Should homeowners who didn't create defensible space be held responsible for firefighting deaths?
What homeowners should be asking themselves is if a fire starts and they've done nothing to prepare their homes, would they ask firefighters to come in and protect their house at the cost of lives? If you're unwilling to prepare your homes for fires, then are you willing to ask firefighters to risk their lives to save your house?  

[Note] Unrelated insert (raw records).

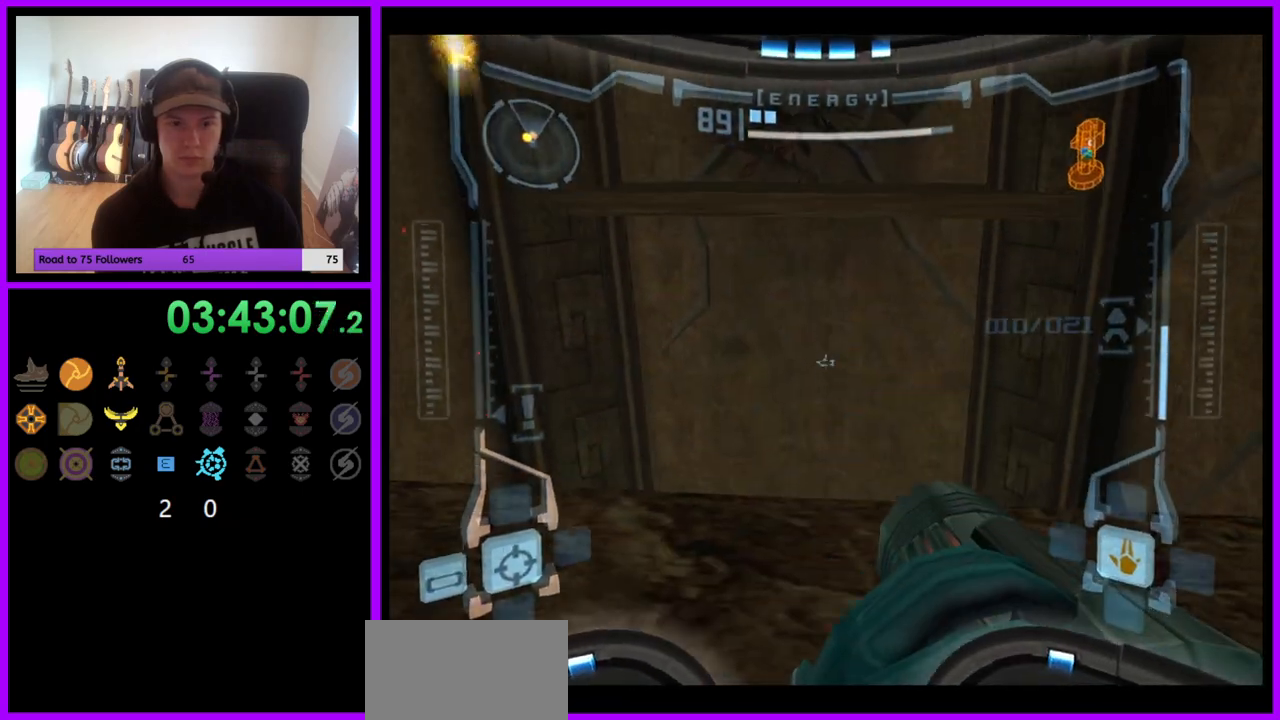
{"buttons": ["L1", "R1"], "left_stick": "center", "right_stick": "center", "events": [[67, "R1", "up"], [367, "R1", "down"], [383, "left_stick", "center"]]}
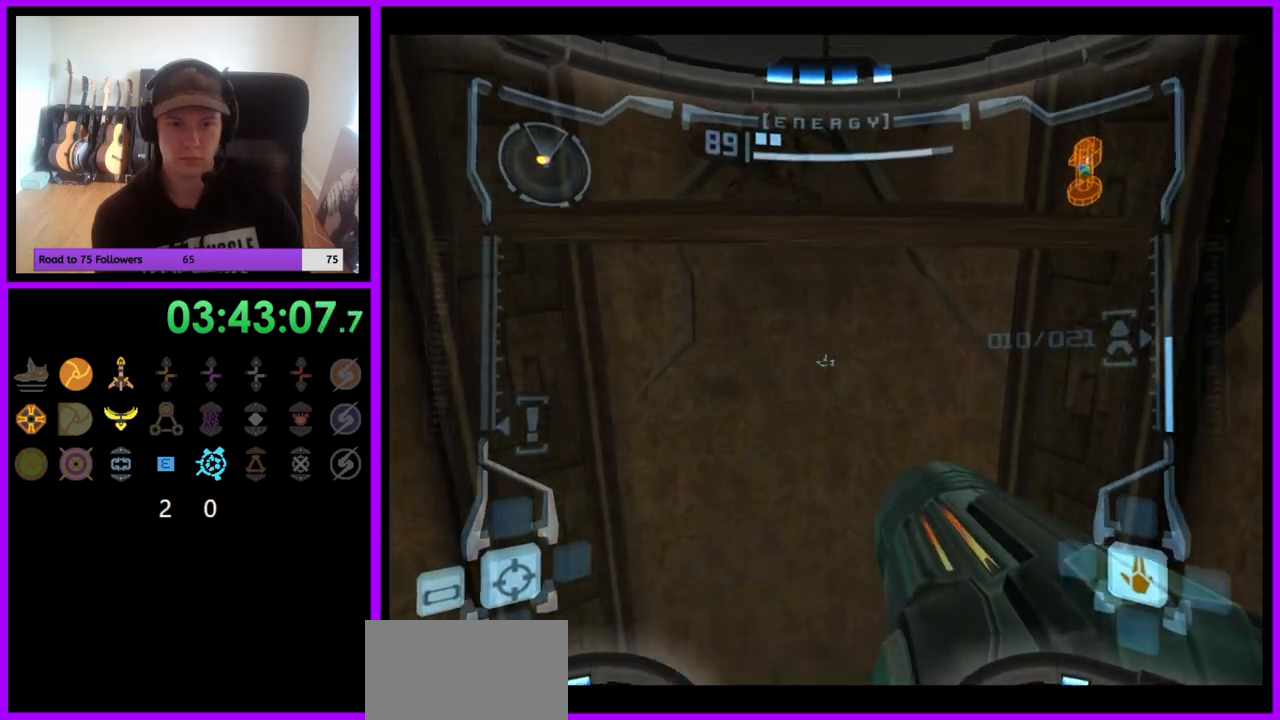
{"buttons": ["R1"], "left_stick": "up", "right_stick": "center", "events": [[67, "left_stick", "up"], [117, "L1", "up"]]}
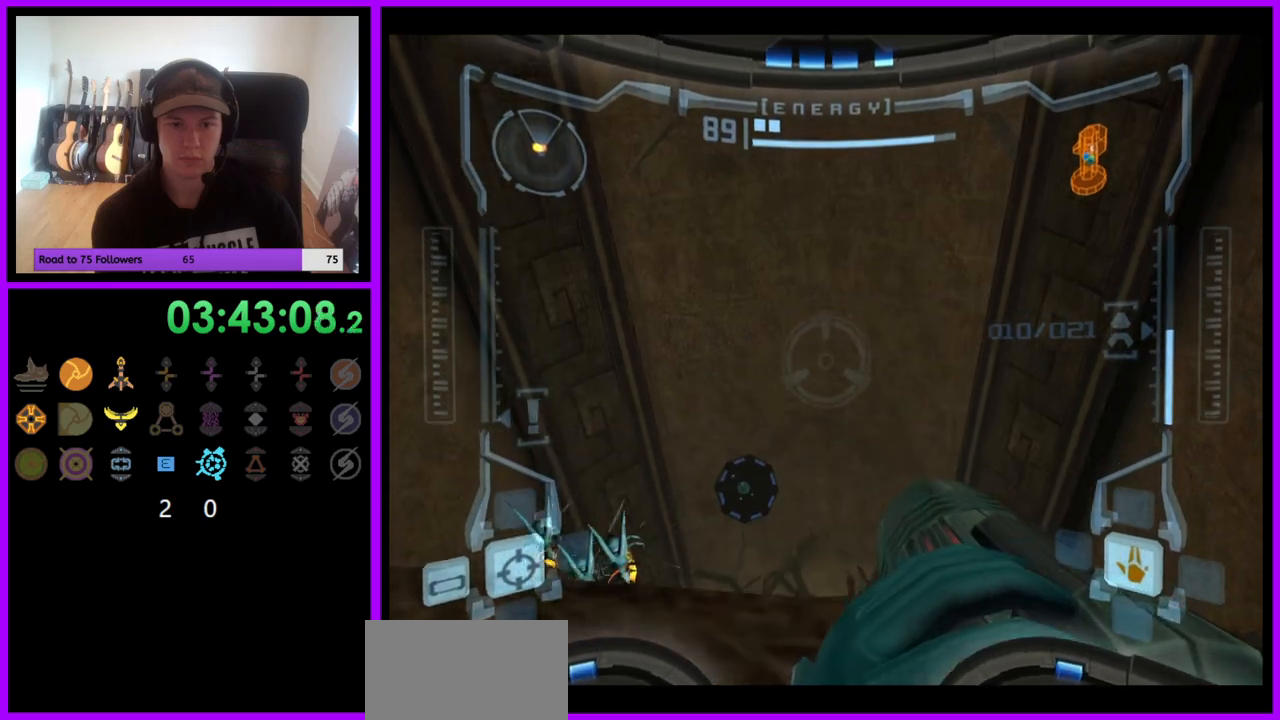
{"buttons": ["A", "L1"], "left_stick": "up-left", "right_stick": "center", "events": [[283, "L1", "down"], [333, "R1", "up"], [333, "left_stick", "center"], [350, "A", "down"], [383, "A", "up"], [483, "left_stick", "up-left"], [500, "A", "down"]]}
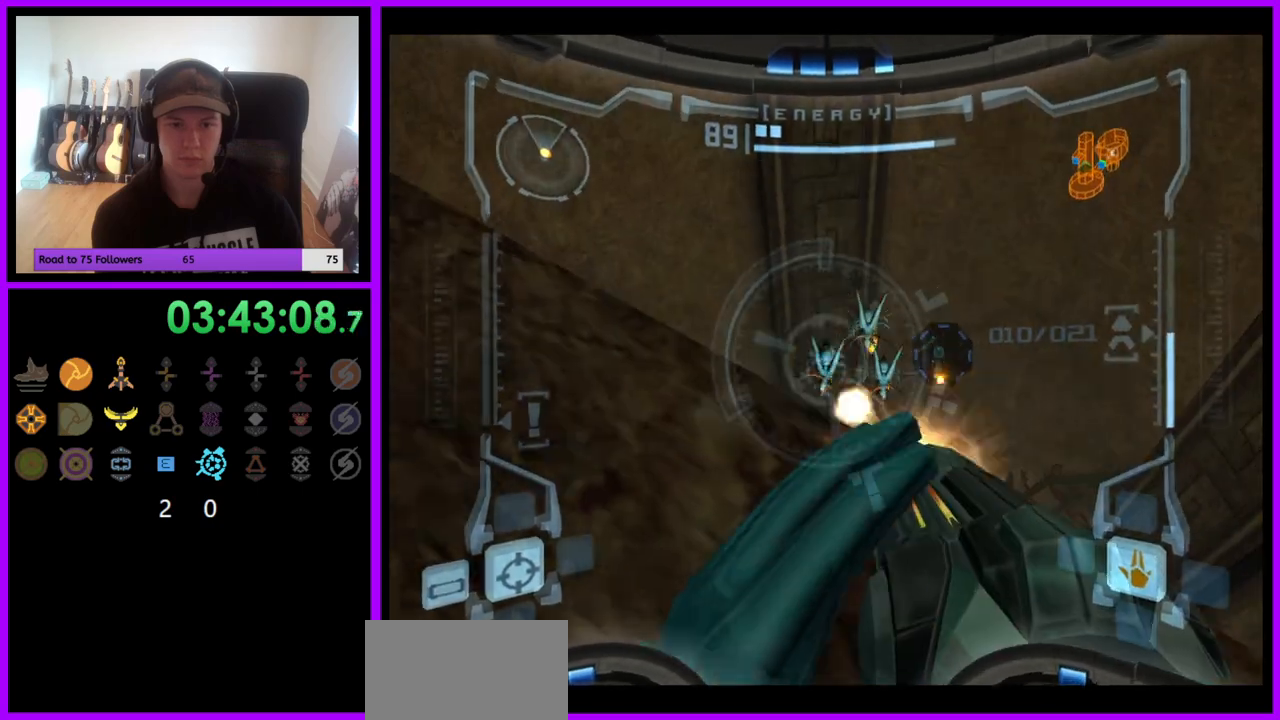
{"buttons": ["L1"], "left_stick": "center", "right_stick": "center", "events": [[67, "A", "up"], [133, "left_stick", "center"], [150, "A", "down"], [200, "A", "up"], [300, "A", "down"], [350, "A", "up"], [450, "A", "down"], [500, "A", "up"]]}
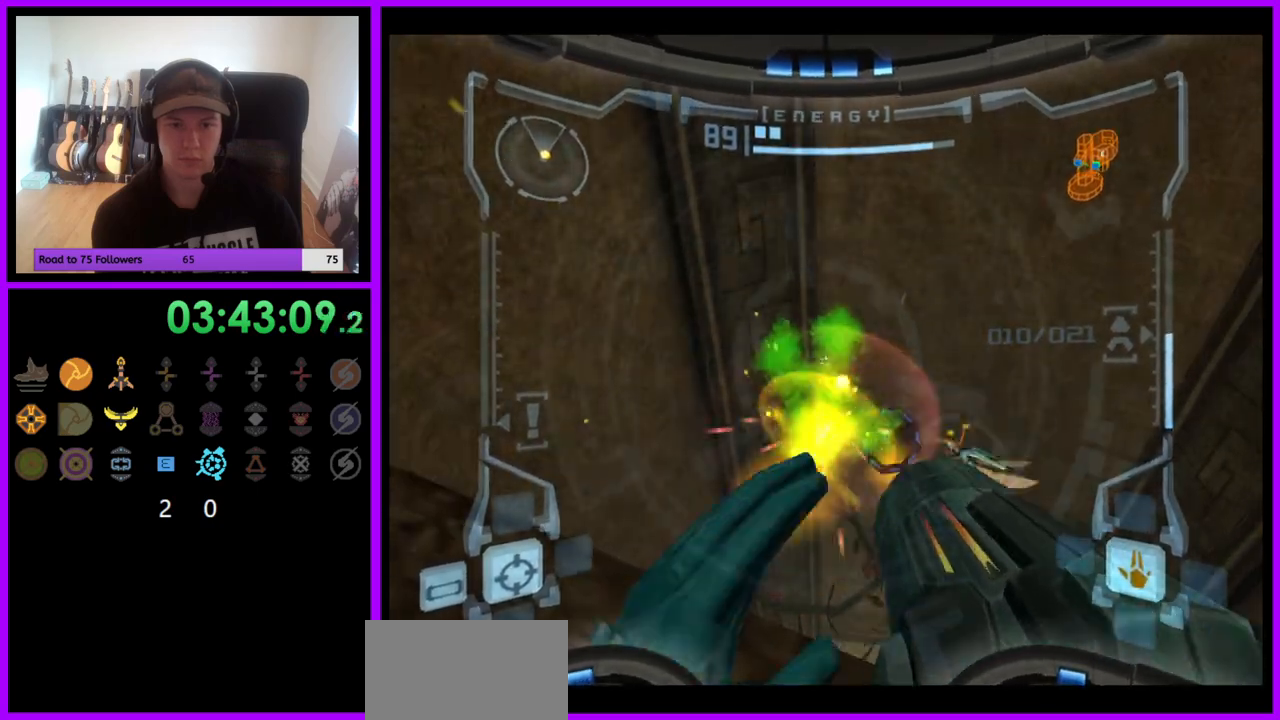
{"buttons": ["L1"], "left_stick": "center", "right_stick": "center", "events": [[100, "A", "down"], [150, "A", "up"], [250, "A", "down"], [317, "A", "up"], [400, "A", "down"], [467, "A", "up"]]}
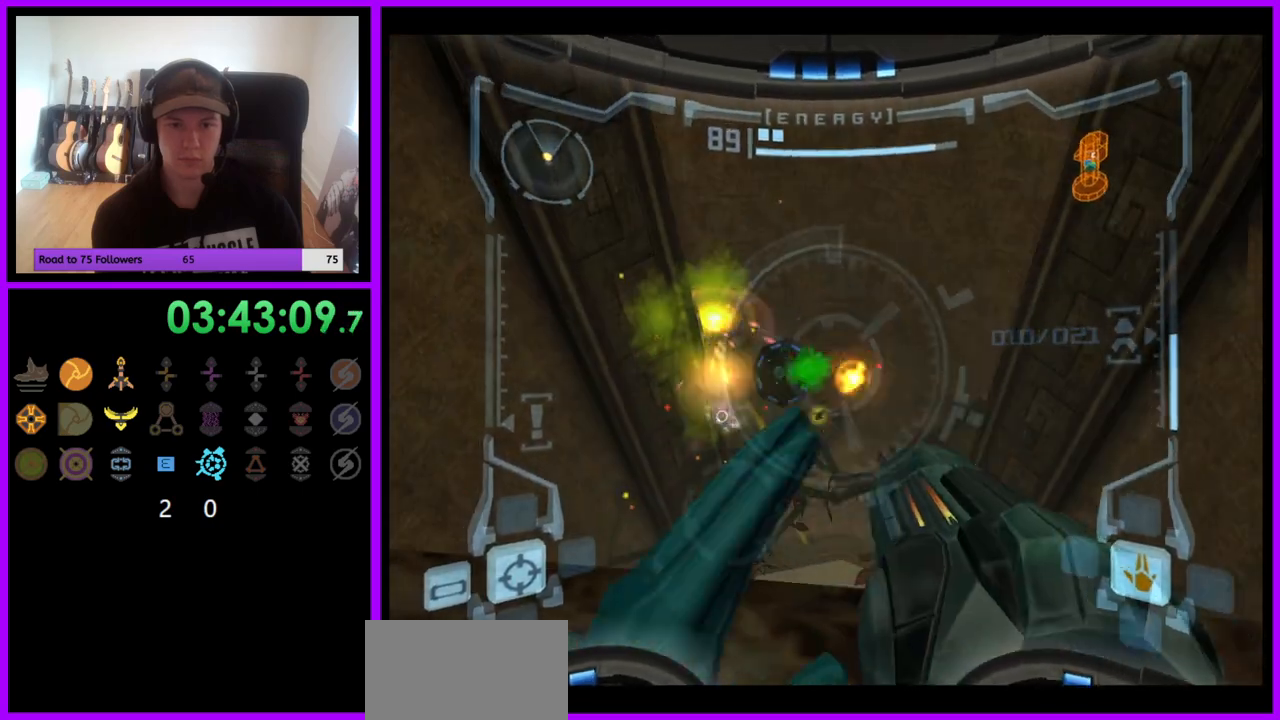
{"buttons": ["A", "L1"], "left_stick": "center", "right_stick": "center", "events": [[50, "A", "down"], [117, "A", "up"], [200, "A", "down"], [267, "A", "up"], [350, "A", "down"], [417, "A", "up"], [500, "A", "down"]]}
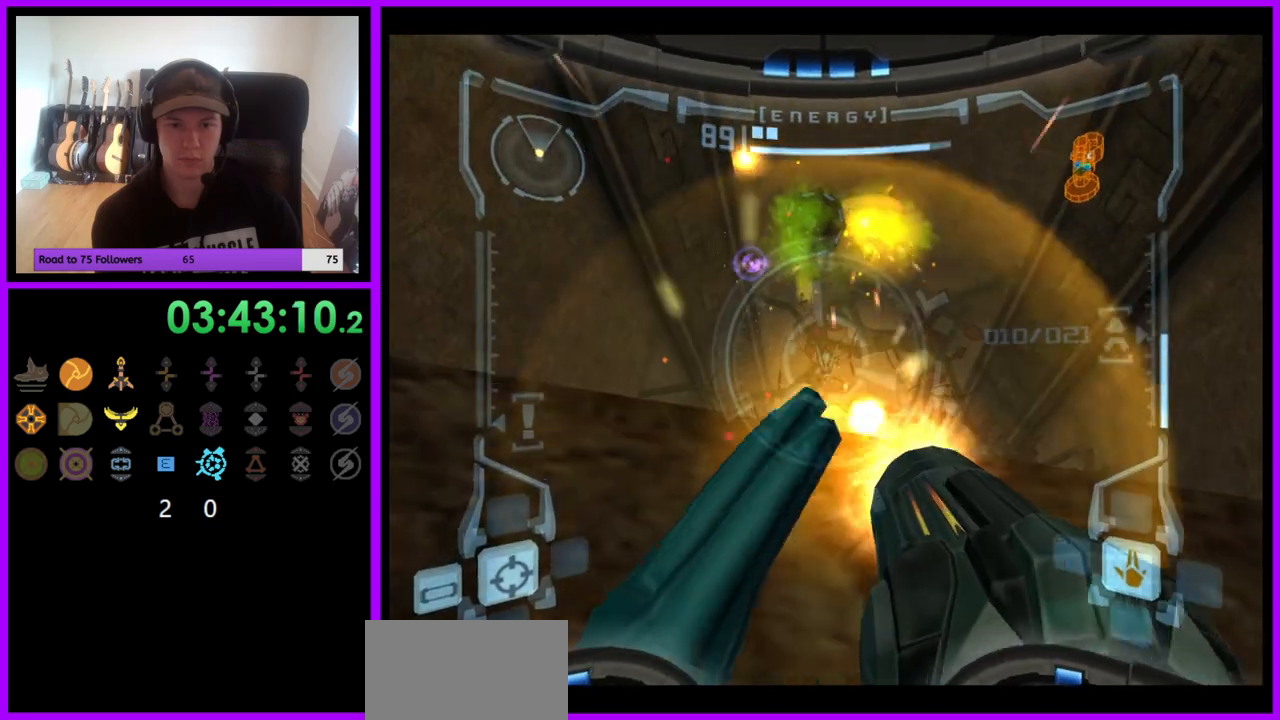
{"buttons": ["L1"], "left_stick": "up", "right_stick": "center", "events": [[83, "A", "up"], [167, "A", "down"], [233, "A", "up"], [333, "A", "down"], [367, "left_stick", "up"], [383, "A", "up"]]}
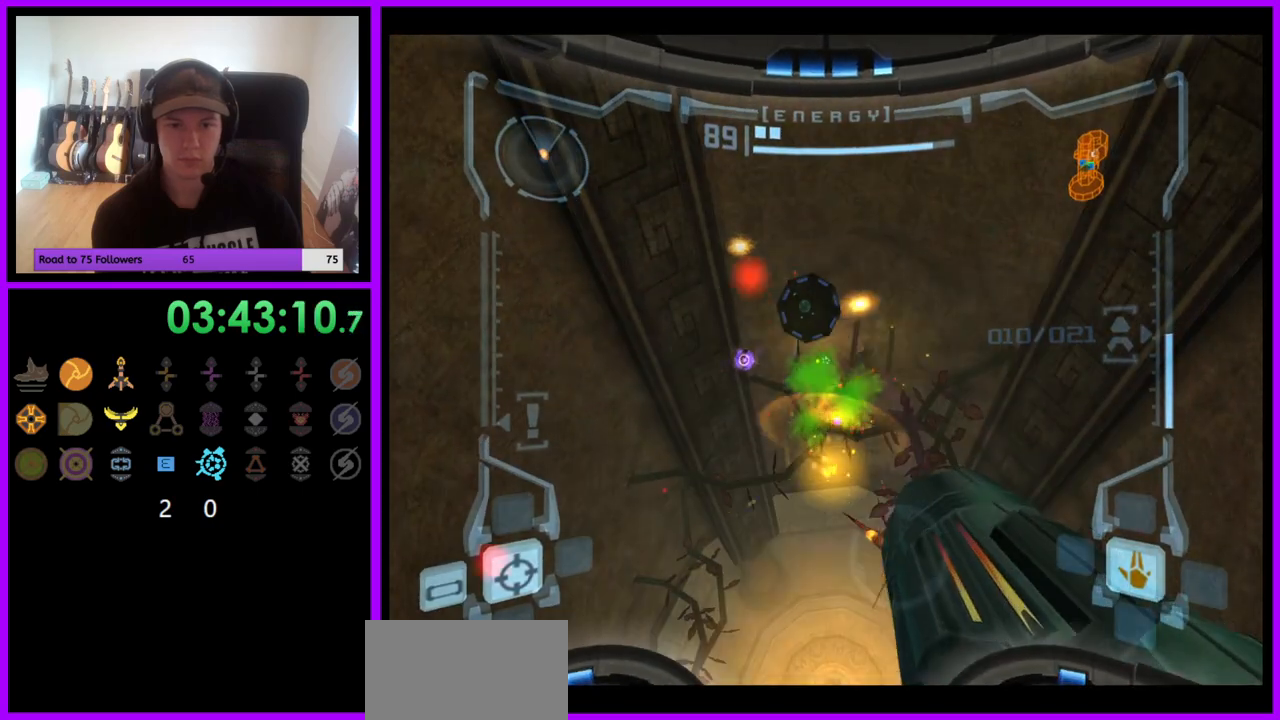
{"buttons": ["A", "L1"], "left_stick": "center", "right_stick": "center", "events": [[17, "A", "down"], [17, "left_stick", "center"], [67, "A", "up"], [167, "A", "down"], [217, "A", "up"], [317, "A", "down"], [383, "A", "up"], [467, "A", "down"]]}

But there seems to be an understated policy of protect at all costs.
At a certain point, they're supposed to step back and let homes burn. In reality, that's a lot to ask of anybody. It's a hard thing to drill into firefighters' minds. By their very nature, they're inclined to act heroically. It's their job. If towns are more proactive in preparing for fires, that's not a decision that we'll have to ask firefighters to make. 

So unless there is some massive overhaul to our current system, there are still going to be massive fires out West, and more deaths? 
Currently, there are two proposals in front of Congress that would help. The first was put forth by Senator John McCain, and what it says is that for every dollar spent on forest suppression, 50 cents needs to be spent on forest restoration. That would come in the form of more natural fires, more wildfires allowed to burn and the thinning of overly dense forests. The second bill is about megafires, or the giant fires, which account for 2 percent of fires but 98 percent of the spending. Under that bill, the Forest Service would no longer have to pay for those fires. The bill would get picked up by FEMA, and then you have a lot more room in the Forest Service budget to put toward preparedness. But even if one or both of these bills are passed by Congress, it's going to take many decades to get our forests back on track.

It took 100 years of removing fire from the landscape to get to where we are today. It's going to take at least 100 and probably more to get our lands to where they are adapted, once again, to fires. In the meantime, we have to expect that if we continue to fight fires aggressively, young men and women are going to continue to die. The job is just too dangerous, and there are too many variables. So I think we have to prepare ourselves for another Yarnell Hill in the not too distant future.